▶ Work instruction:
Would you please set down the entries below exactly as shown?

[Opening Records for this task section]

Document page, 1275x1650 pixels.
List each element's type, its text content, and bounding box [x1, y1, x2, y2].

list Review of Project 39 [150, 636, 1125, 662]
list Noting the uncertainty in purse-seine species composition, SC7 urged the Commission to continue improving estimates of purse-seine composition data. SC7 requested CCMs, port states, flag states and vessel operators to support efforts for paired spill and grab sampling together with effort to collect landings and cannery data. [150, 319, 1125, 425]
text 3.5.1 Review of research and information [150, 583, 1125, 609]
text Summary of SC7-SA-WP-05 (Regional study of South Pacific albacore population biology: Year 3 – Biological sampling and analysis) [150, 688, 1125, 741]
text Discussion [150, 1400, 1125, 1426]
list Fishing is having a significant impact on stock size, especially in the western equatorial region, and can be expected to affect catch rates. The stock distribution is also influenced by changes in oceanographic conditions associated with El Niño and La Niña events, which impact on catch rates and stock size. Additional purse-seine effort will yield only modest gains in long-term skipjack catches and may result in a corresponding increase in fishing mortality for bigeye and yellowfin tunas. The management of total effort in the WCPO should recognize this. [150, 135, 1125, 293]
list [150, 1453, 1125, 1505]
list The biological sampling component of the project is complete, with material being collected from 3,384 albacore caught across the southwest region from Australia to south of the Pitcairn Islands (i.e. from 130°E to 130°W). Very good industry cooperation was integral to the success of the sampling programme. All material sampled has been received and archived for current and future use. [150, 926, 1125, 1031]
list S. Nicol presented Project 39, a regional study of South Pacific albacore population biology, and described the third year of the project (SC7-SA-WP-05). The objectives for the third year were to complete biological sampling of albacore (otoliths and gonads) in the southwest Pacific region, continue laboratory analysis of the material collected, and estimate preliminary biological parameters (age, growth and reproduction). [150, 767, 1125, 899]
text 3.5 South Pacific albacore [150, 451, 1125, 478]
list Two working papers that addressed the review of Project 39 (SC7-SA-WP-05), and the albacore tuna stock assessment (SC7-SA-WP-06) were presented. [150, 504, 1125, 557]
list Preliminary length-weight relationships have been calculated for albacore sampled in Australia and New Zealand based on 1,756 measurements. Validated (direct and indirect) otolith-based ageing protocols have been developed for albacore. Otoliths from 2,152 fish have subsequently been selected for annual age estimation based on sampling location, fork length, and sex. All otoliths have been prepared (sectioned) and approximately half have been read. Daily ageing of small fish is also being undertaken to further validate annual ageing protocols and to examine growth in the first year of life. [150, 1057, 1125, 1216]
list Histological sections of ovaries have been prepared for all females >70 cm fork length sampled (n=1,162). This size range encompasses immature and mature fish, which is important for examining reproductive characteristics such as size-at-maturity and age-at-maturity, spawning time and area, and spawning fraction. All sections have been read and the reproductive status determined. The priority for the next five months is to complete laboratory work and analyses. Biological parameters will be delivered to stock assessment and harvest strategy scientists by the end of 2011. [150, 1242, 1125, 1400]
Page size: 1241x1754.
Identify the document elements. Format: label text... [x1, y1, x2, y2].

[Closing Records for this task section]

▶ Result below:
Document page, 1275x1650 pixels.
List each element's type, its text content, and bounding box [x1, y1, x2, y2].

list Review of Project 39 [150, 636, 1125, 662]
list Noting the uncertainty in purse-seine species composition, SC7 urged the Commission to continue improving estimates of purse-seine composition data. SC7 requested CCMs, port states, flag states and vessel operators to support efforts for paired spill and grab sampling together with effort to collect landings and cannery data. [150, 319, 1125, 425]
text 3.5.1 Review of research and information [150, 583, 1125, 609]
text Summary of SC7-SA-WP-05 (Regional study of South Pacific albacore population biology: Year 3 – Biological sampling and analysis) [150, 688, 1125, 741]
text Discussion [150, 1400, 1125, 1426]
list Fishing is having a significant impact on stock size, especially in the western equatorial region, and can be expected to affect catch rates. The stock distribution is also influenced by changes in oceanographic conditions associated with El Niño and La Niña events, which impact on catch rates and stock size. Additional purse-seine effort will yield only modest gains in long-term skipjack catches and may result in a corresponding increase in fishing mortality for bigeye and yellowfin tunas. The management of total effort in the WCPO should recognize this. [150, 135, 1125, 293]
list [150, 1453, 1125, 1505]
list The biological sampling component of the project is complete, with material being collected from 3,384 albacore caught across the southwest region from Australia to south of the Pitcairn Islands (i.e. from 130°E to 130°W). Very good industry cooperation was integral to the success of the sampling programme. All material sampled has been received and archived for current and future use. [150, 926, 1125, 1031]
list S. Nicol presented Project 39, a regional study of South Pacific albacore population biology, and described the third year of the project (SC7-SA-WP-05). The objectives for the third year were to complete biological sampling of albacore (otoliths and gonads) in the southwest Pacific region, continue laboratory analysis of the material collected, and estimate preliminary biological parameters (age, growth and reproduction). [150, 767, 1125, 899]
text 3.5 South Pacific albacore [150, 451, 1125, 478]
list Two working papers that addressed the review of Project 39 (SC7-SA-WP-05), and the albacore tuna stock assessment (SC7-SA-WP-06) were presented. [150, 504, 1125, 557]
list Preliminary length-weight relationships have been calculated for albacore sampled in Australia and New Zealand based on 1,756 measurements. Validated (direct and indirect) otolith-based ageing protocols have been developed for albacore. Otoliths from 2,152 fish have subsequently been selected for annual age estimation based on sampling location, fork length, and sex. All otoliths have been prepared (sectioned) and approximately half have been read. Daily ageing of small fish is also being undertaken to further validate annual ageing protocols and to examine growth in the first year of life. [150, 1057, 1125, 1216]
list Histological sections of ovaries have been prepared for all females >70 cm fork length sampled (n=1,162). This size range encompasses immature and mature fish, which is important for examining reproductive characteristics such as size-at-maturity and age-at-maturity, spawning time and area, and spawning fraction. All sections have been read and the reproductive status determined. The priority for the next five months is to complete laboratory work and analyses. Biological parameters will be delivered to stock assessment and harvest strategy scientists by the end of 2011. [150, 1242, 1125, 1400]
Page size: 1241x1754.
Identify the document elements. Format: label text... [x1, y1, x2, y2].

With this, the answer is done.